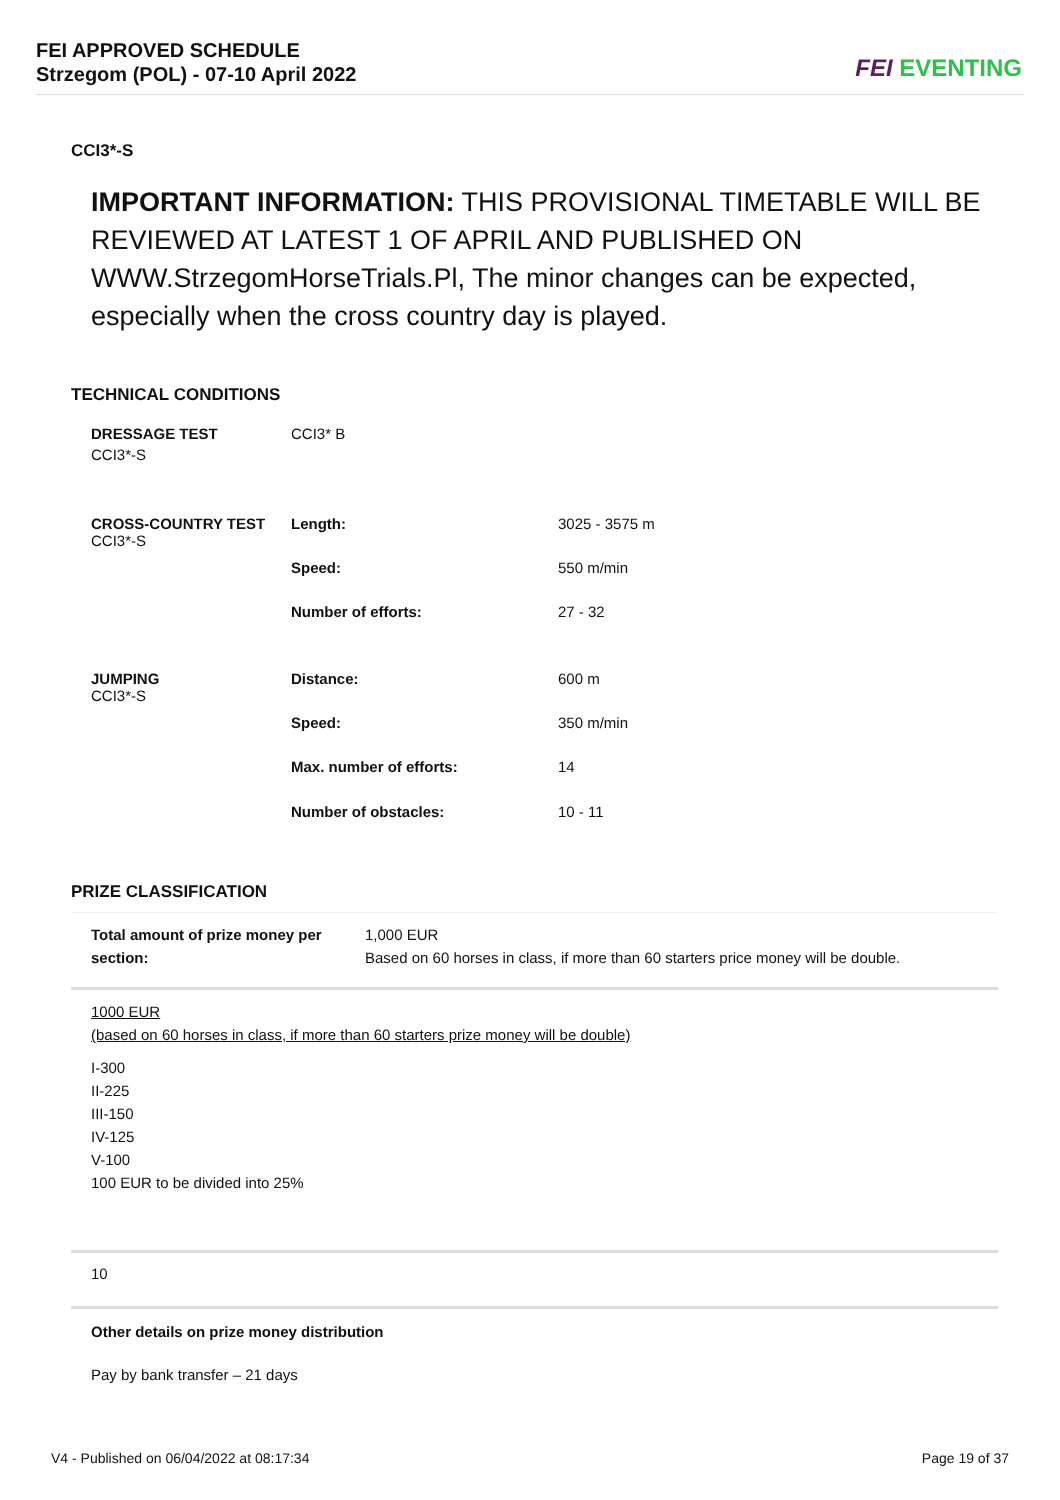FEI APPROVED SCHEDULE
Strzegom (POL) - 07-10 April 2022
FEI EVENTING
CCI3*-S
IMPORTANT INFORMATION: THIS PROVISIONAL TIMETABLE WILL BE REVIEWED AT LATEST 1 OF APRIL AND PUBLISHED ON WWW.StrzegomHorseTrials.Pl, The minor changes can be expected, especially when the cross country day is played.
TECHNICAL CONDITIONS
| DRESSAGE TEST CCI3*-S | CCI3* B | |
| CROSS-COUNTRY TEST CCI3*-S | Length: | 3025 - 3575 m |
| | Speed: | 550 m/min |
| | Number of efforts: | 27 - 32 |
| JUMPING CCI3*-S | Distance: | 600 m |
| | Speed: | 350 m/min |
| | Max. number of efforts: | 14 |
| | Number of obstacles: | 10 - 11 |
PRIZE CLASSIFICATION
| Total amount of prize money per section: | 1,000 EUR Based on 60 horses in class, if more than 60 starters price money will be double. |
1000 EUR
(based on 60 horses in class, if more than 60 starters prize money will be double)
I-300
II-225
III-150
IV-125
V-100
100 EUR to be divided into 25%
10
Other details on prize money distribution
Pay by bank transfer – 21 days
V4 - Published on 06/04/2022 at 08:17:34 Page 19 of 37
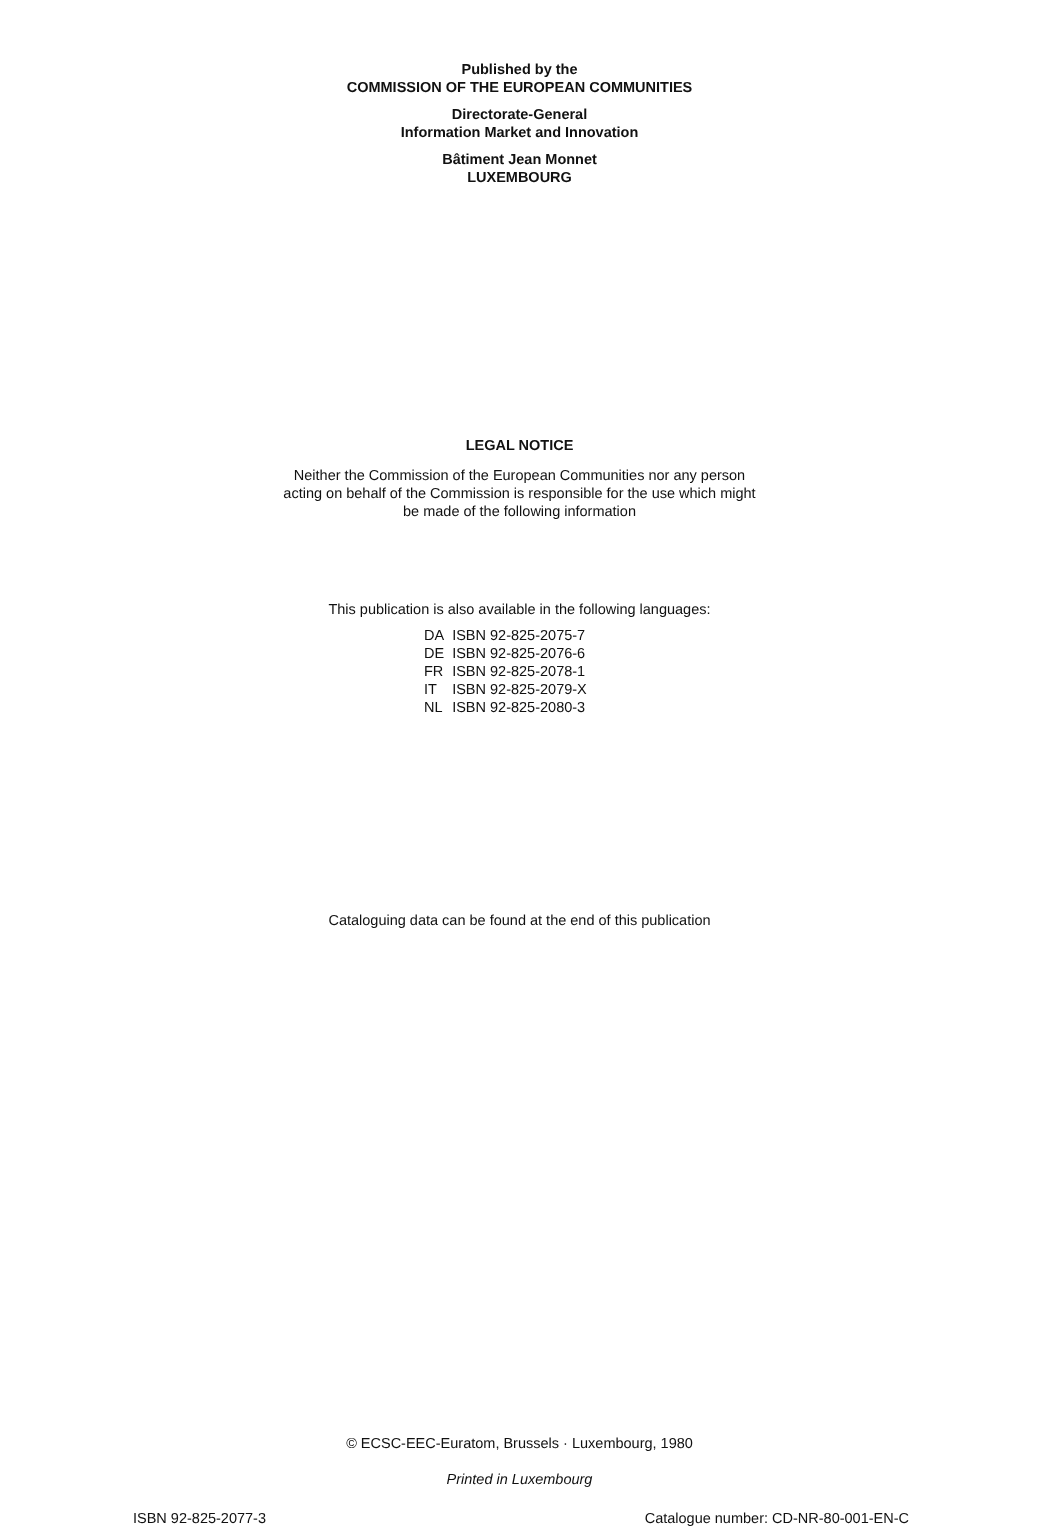Published by the
COMMISSION OF THE EUROPEAN COMMUNITIES
Directorate-General
Information Market and Innovation
Bâtiment Jean Monnet
LUXEMBOURG
LEGAL NOTICE
Neither the Commission of the European Communities nor any person
acting on behalf of the Commission is responsible for the use which might
be made of the following information
This publication is also available in the following languages:
| DA | ISBN 92-825-2075-7 |
| DE | ISBN 92-825-2076-6 |
| FR | ISBN 92-825-2078-1 |
| IT | ISBN 92-825-2079-X |
| NL | ISBN 92-825-2080-3 |
Cataloguing data can be found at the end of this publication
© ECSC-EEC-Euratom, Brussels · Luxembourg, 1980
Printed in Luxembourg
ISBN 92-825-2077-3 Catalogue number: CD-NR-80-001-EN-C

**Exercise**
Locate all lines in the listing above with the word "horses". Copy them.

**Solution to this problem**
| Total amount of prize money per section: | 1,000 EUR Based on 60 horses in class, if more than 60 starters price money will be double. |
(based on 60 horses in class, if more than 60 starters prize money will be double)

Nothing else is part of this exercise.